Netanyahu, yang dicari oleh Pengadilan Kriminal Internasional atas kejahatan perang Gaza, membuat pengumuman tersebut saat berkunjung ke daerah perbatasan Israel-Suriah.
Perdana Menteri mengatakan bahwa ia telah “memerintahkan (militer) kemarin untuk merebut zona penyangga dan posisi komando di dekatnya. Kami tidak akan membiarkan kekuatan musuh apa pun membangun diri di perbatasan kami”.
“Kami bertindak pertama dan terutama untuk melindungi perbatasan kami,” katanya. “Wilayah ini telah dikuasai selama hampir 50 tahun oleh zona penyangga yang disepakati pada tahun 1974, Perjanjian Pemisahan Pasukan. Perjanjian ini telah runtuh, tentara Suriah telah meninggalkan posisi mereka.”
Zona penyangga yang dipatroli Perserikatan Bangsa-Bangsa, yang terletak di antara Dataran Tinggi Golan yang diduduki dan provinsi Quneitra, dibuat untuk memisahkan pasukan militer Israel dan Suriah.
Pasukan Pengamat Pelepasan Perserikatan Bangsa-Bangsa (UNDOF) dibentuk untuk memantau gencatan senjata dan memastikan kedua belah pihak mematuhi perjanjian.
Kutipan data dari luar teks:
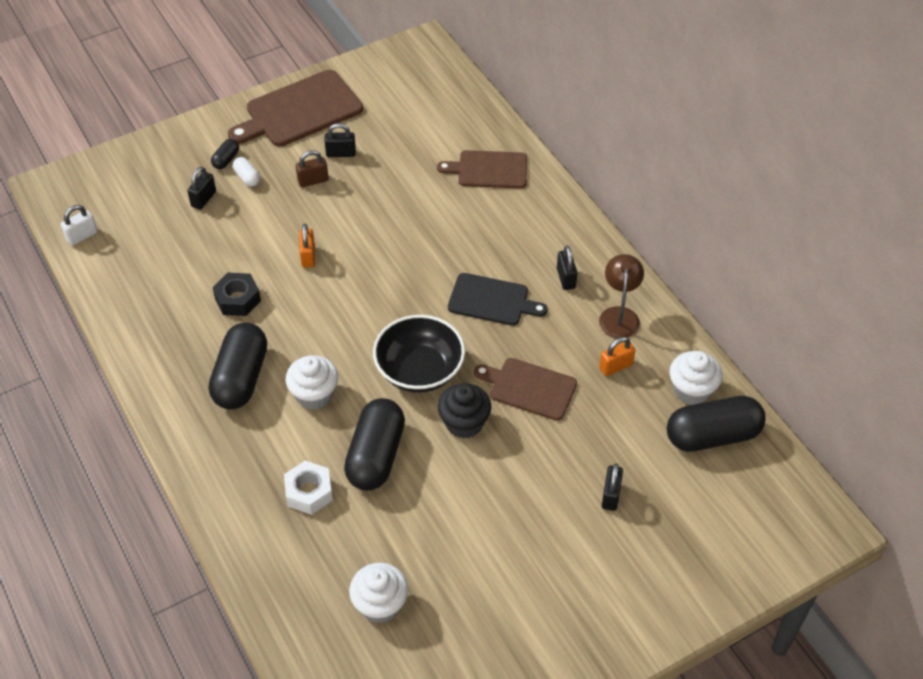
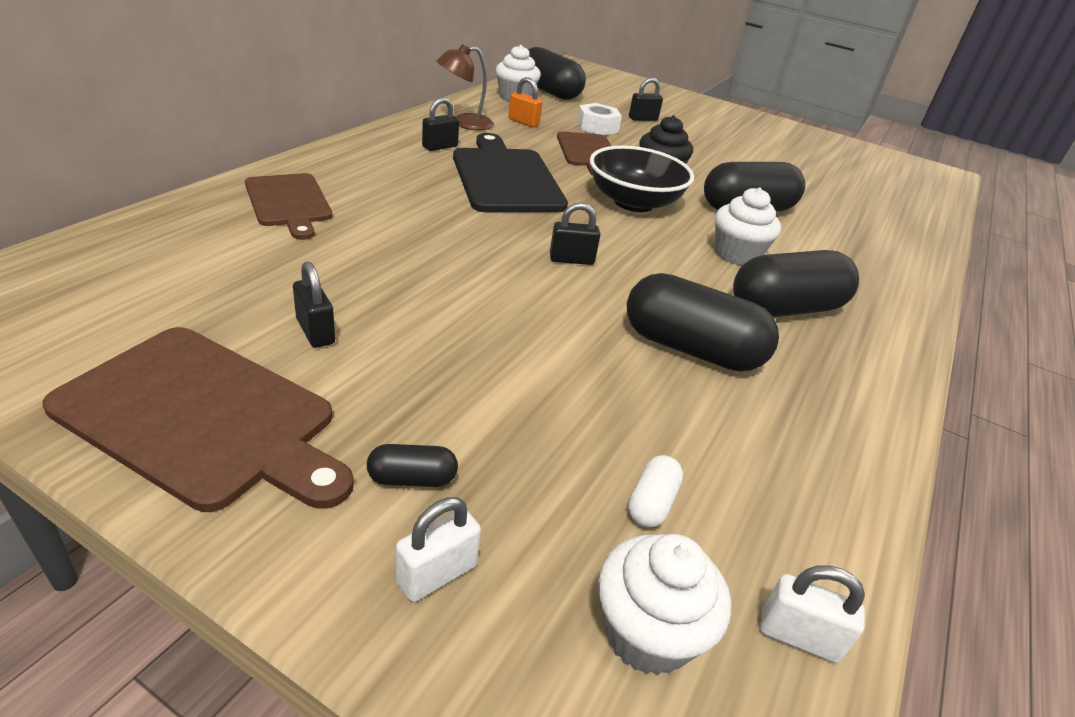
camera: 125 degrees left, 15 degrees down
(180, 153) = (437, 574): none -> white padlock
(203, 199) = (540, 468): black padlock -> black padlock (571, 260)
(237, 299) = (691, 349): black nut -> black capsule
(247, 177) = (443, 427): white capsule -> white capsule (651, 503)
(308, 256) = (559, 308): orange padlock -> none
(309, 492) = (827, 234): white nut -> white nut (597, 127)
(313, 181) = (402, 344): brown padlock -> none
(380, 604) = (850, 187): white cupcake -> white cupcake (647, 632)
(492, 300) = (505, 178): black cutting board -> black cutting board, size x1.55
Pasukan UNDOF telah ditempatkan di zona penyangga sejak tahun 1974.
Pada hari Minggu, Netanyahu juga mengklaim bertanggung jawab atas serangkaian peristiwa yang menyebabkan jatuhnya rezim Bashar al-Assad di Suriah.
“Ini adalah hari bersejarah dalam sejarah Timur Tengah,” katanya, menurut laporan media Israel . “Rezim Assad adalah mata rantai utama dalam poros kejahatan Iran – rezim ini telah jatuh.”
“Ini adalah akibat langsung dari serangan yang telah kami lakukan terhadap Iran dan Hizbullah, pendukung utama rezim Assad,” kata Netanyahu.
“Hal ini telah menciptakan reaksi berantai di seluruh Timur Tengah dari semua pihak yang ingin terbebas dari rezim yang menindas dan tirani ini,” imbuh Netanyahu, seraya mengatakan bahwa pelarian Assad dari Suriah membawa serta “peluang baru”.
Ia mengatakan negaranya akan mengikuti kebijakan “tetangga yang baik” dan menawarkan bantuan kemanusiaan kepada warga sipil Suriah sambil “menghindari” mengambil peran aktif dalam peristiwa internal.
“Ratusan anak Suriah lahir di sini, di Israel,” katanya, seraya menambahkan bahwa negaranya tengah mengulurkan tangan untuk mencapai perdamaian dengan Druze, Kurdi, Kristen, dan Muslim di Suriah.
Selama dua tahun terakhir, Israel telah melancarkan sejumlah serangan terhadap Suriah, dengan klaim menargetkan aset militer Iran serta Hizbullah dan kelompok lain yang didukung Iran di negara tersebut.
Serangan tersebut terutama difokuskan pada wilayah sekitar Damaskus, Homs, Aleppo, dan provinsi Quneitra, terkadang mengganggu infrastruktur utama dan menimbulkan korban jiwa, termasuk beberapa kematian warga sipil.